- _Texte d'étude_:
▬▬▬▬▬▬▬▬▬▬

Au - delà de ces procédures ponctuelles, l’information, la concertation et la participation des citoyens, au niveau local et national connaissent un certain renouveau, ces 15 dernières années.
La loi d’orientation du 6 février 1992 relative à l’administration territoriale de la République a posé le principe d’un droit à l’information ouvert à tous, en renforçant la démocratie locale. Elle complète les mécanismes déjà prévus au niveau national par la loi du 6 janvier 1978 relative à l’informatique, aux fichiers et par la loi du 17 juillet 1978 concernant la communication des documents administratifs, précisée par la loi du 12 avril 2000 relative aux droits des citoyens dans leurs relations avec les administrations, et la loi du 3 janvier 1979 sur les archives. Elle a prévu notamment une information budgétaire et financière, en particulier un débat préparatoire au vote du budget pour les communes de 3 500 habitants et plus (art 11). Elle offre également de nouvelles possibilités, l’organisation de comités consultatifs, la consultation des habitants, la collaboration de la municipalité avec les associations d’usagers. Elle a aussi prévu la création de commissions consultatives des usagers des services publics locaux (art L. 2143-4 du CGCT). Tous ces éléments, même s’il faut relativiser leur portée en pratique, contribuent au développement de cette démocratie participative.
La
loi du 27
février 2002, relative à la démocratie de proximité,
est également un texte majeur du point de vue de la démocratie
participative, elle organise une participation des citoyens (titre 4
de la loi). Elle prévoit ainsi la participation du public à
l’élaboration des grands travaux, dans le cadre des procédures
d’élaboration des décisions relatives aux travaux, aménagements
et ouvrages publics. Elle organise un débat public. Elle a créé
des conseils
de quartiers,
obligatoires dans les communes de plus de 80 000 ha, qui font des
propositions au maire concernant le quartier ou la ville. Cette
création est facultative dans les communes de 20 000 habitants et
plus. Le périmètre du quartier, sa dénomination, la composition et
les modalités de fonctionnement ainsi que les crédits nécessaires
à ces conseils sont définis par le conseil municipal. Il existe par
ailleurs des comités
consultatifs
sur tout problème d’intérêt communal créés par le conseil
municipal (art L. 2143-2 CGCT). Ces comités comprennent des
personnes qui peuvent ne pas appartenir au Conseil, notamment des
représentants des associations locales, qui peuvent être consultés
sur toute question ou sur tout projet intéressant les services
publics et les équipements de proximité. Ils peuvent par ailleurs
transmettre au maire toute proposition concernant tout problèmes
d’intérêt communal pour lequel ils ont été institués. Il faut
également mentionner la montée du phénomène associatif, qui est
une des clefs de la participation citoyenne ; mais aussi
l’augmentation des recours contentieux qui sont une forme de
participation protestataire.

▬▬▬▬▬▬▬▬▬▬

- _Données fournies_:

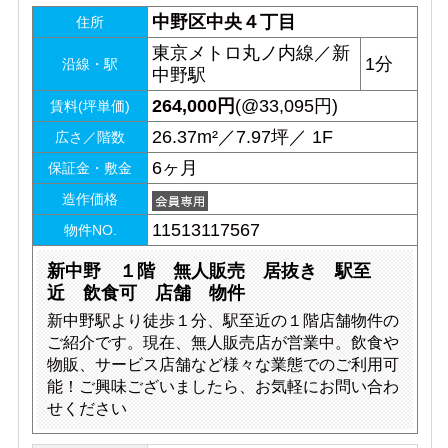
中野区中央４丁目
住所
東京メトロ丸ノ内線／新
1分
沿線・駅
中野駅
264,000
円
(@33,095円)
賃料(坪単価)
26.37m²／7.97坪／ 1F
広さ／階数
6ヶ月
保証金・敷金
造作価格
11513117567
物件NO.
新中野 １階 無人販売 居抜き 駅至
近 飲食可 店舗 物件
新中野駅より徒歩１分、駅至近の１階店舗物件の
ご紹介です。現在、無人販売店が営業中。飲食や
物販、サービス店舗など様々な業態でのご利用可
能！ご興味ございましたら、お気軽にお問い合わ
せください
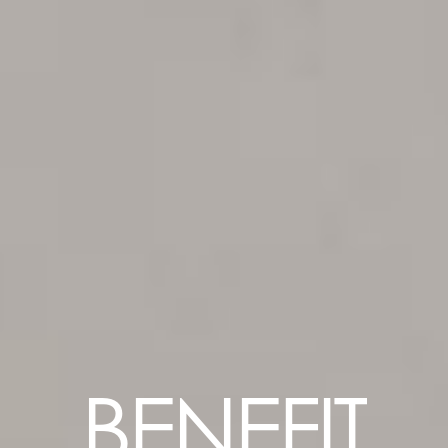
BENEFIT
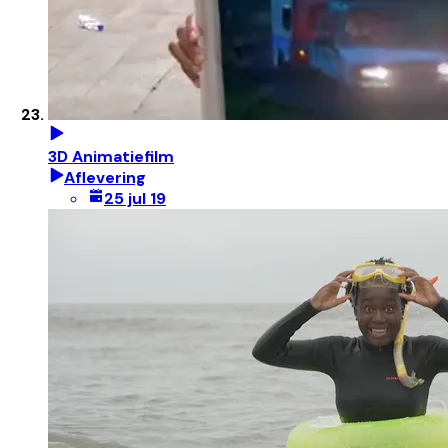
3D Animatiefilm
Aflevering
25 jul 19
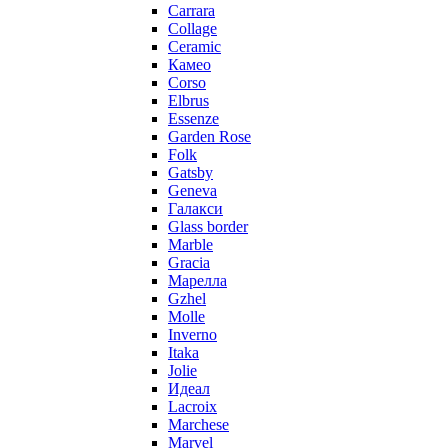
Carrara
Collage
Ceramic
Камео
Corso
Elbrus
Essenze
Garden Rose
Folk
Gatsby
Geneva
Галакси
Glass border
Marble
Gracia
Марелла
Gzhel
Molle
Inverno
Itaka
Jolie
Идеал
Lacroix
Marchese
Marvel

▬▬▬▬▬▬▬▬▬▬

- _Consigne_: D'après le texte d'étude sur la démocratie participative, pourquoi la loi du 27 février 2002 relative à la démocratie de proximité est-elle un texte majeur de ce point de vue ? Répondez en une à trois phrases.

- _Corrigé_: Elle est un texte majeur parce qu'elle organise une participation des citoyens, au titre 4 de la loi. Elle prévoit notamment la participation du public à l'élaboration des grands travaux et organise un débat public. Elle crée aussi des conseils de quartiers qui font des propositions au maire.